*The problem*: Output each entry that follows exactly. Images stay out.

*Dataset records*:
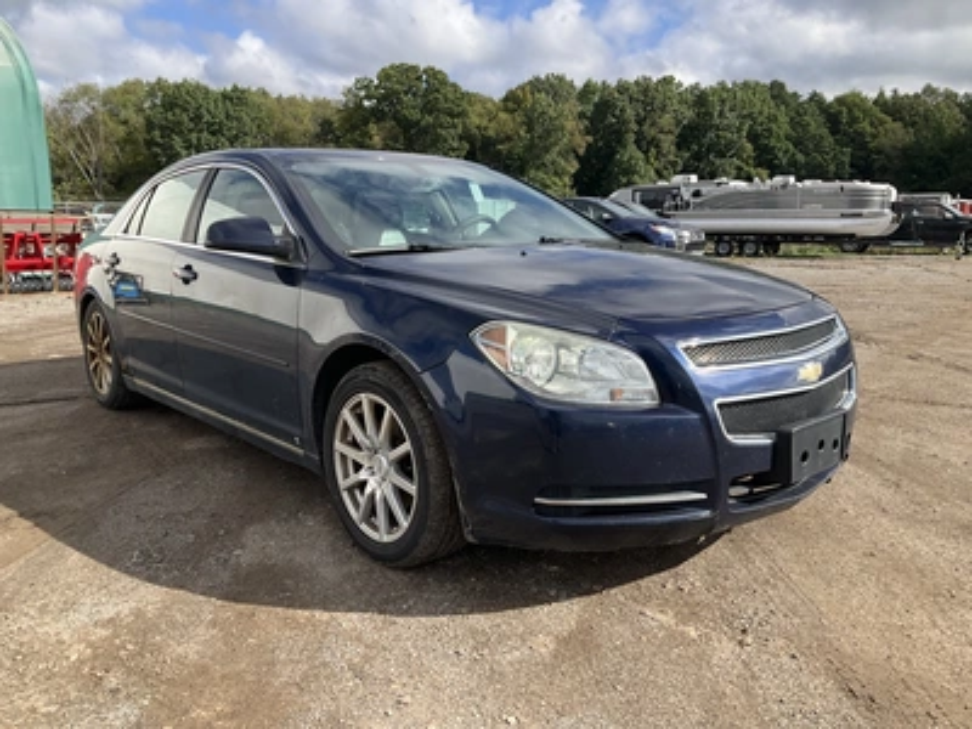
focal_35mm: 29
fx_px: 814
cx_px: 486
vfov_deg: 48.2
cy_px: 364
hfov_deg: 61.7
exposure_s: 1/1076
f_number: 1.8
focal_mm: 3
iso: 25
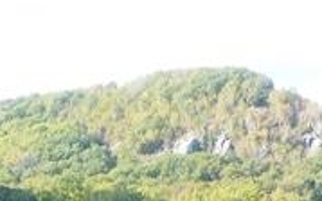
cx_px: -13
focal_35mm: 227
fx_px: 1993
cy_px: 416
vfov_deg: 5.6
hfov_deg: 9.2
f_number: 3.1
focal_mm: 9.9
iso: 100
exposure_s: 1/320
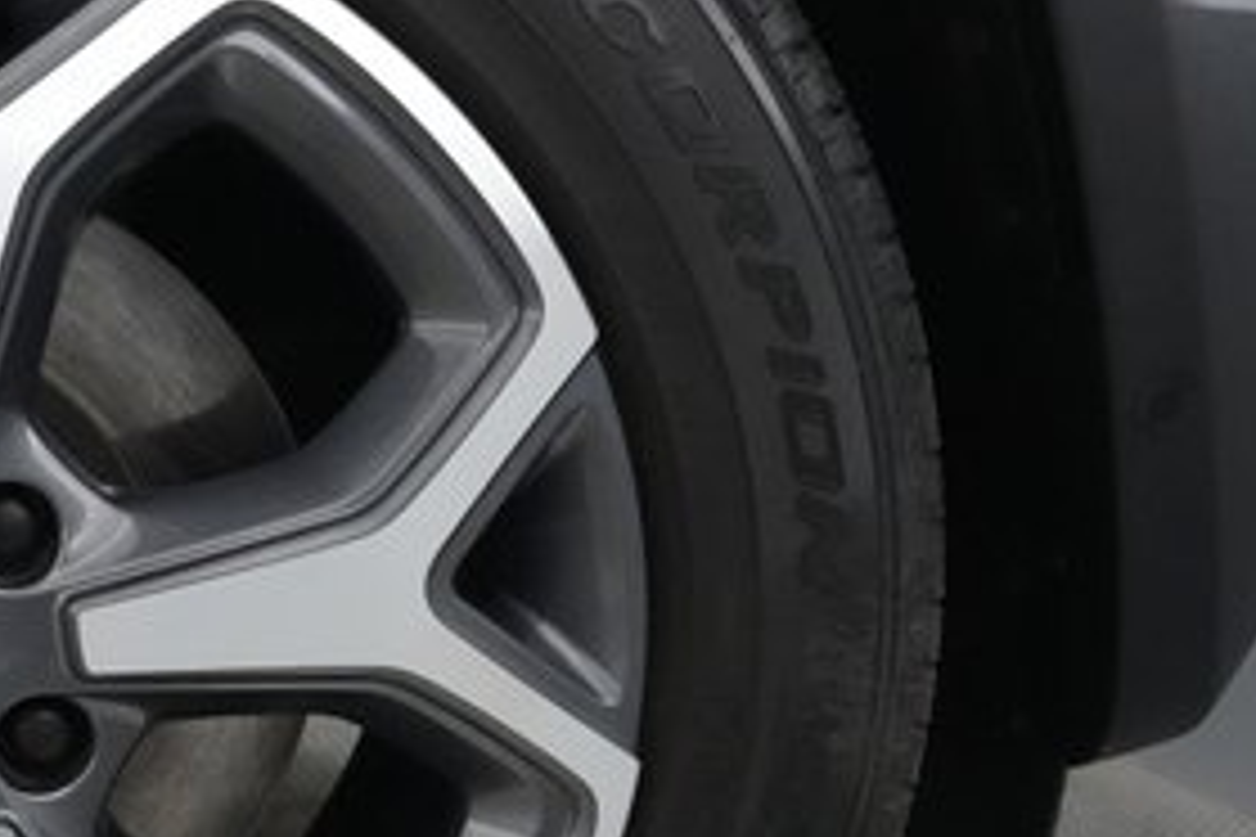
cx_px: -99
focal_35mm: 55
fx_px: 1919
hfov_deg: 32.3
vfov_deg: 24.4
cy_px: 616
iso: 10000
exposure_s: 1/320
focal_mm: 24
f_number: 4.5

*Exercise output*:
focal_35mm: 29
fx_px: 814
cx_px: 486
vfov_deg: 48.2
cy_px: 364
hfov_deg: 61.7
exposure_s: 1/1076
f_number: 1.8
focal_mm: 3
iso: 25
cx_px: -13
focal_35mm: 227
fx_px: 1993
cy_px: 416
vfov_deg: 5.6
hfov_deg: 9.2
f_number: 3.1
focal_mm: 9.9
iso: 100
exposure_s: 1/320
cx_px: -99
focal_35mm: 55
fx_px: 1919
hfov_deg: 32.3
vfov_deg: 24.4
cy_px: 616
iso: 10000
exposure_s: 1/320
focal_mm: 24
f_number: 4.5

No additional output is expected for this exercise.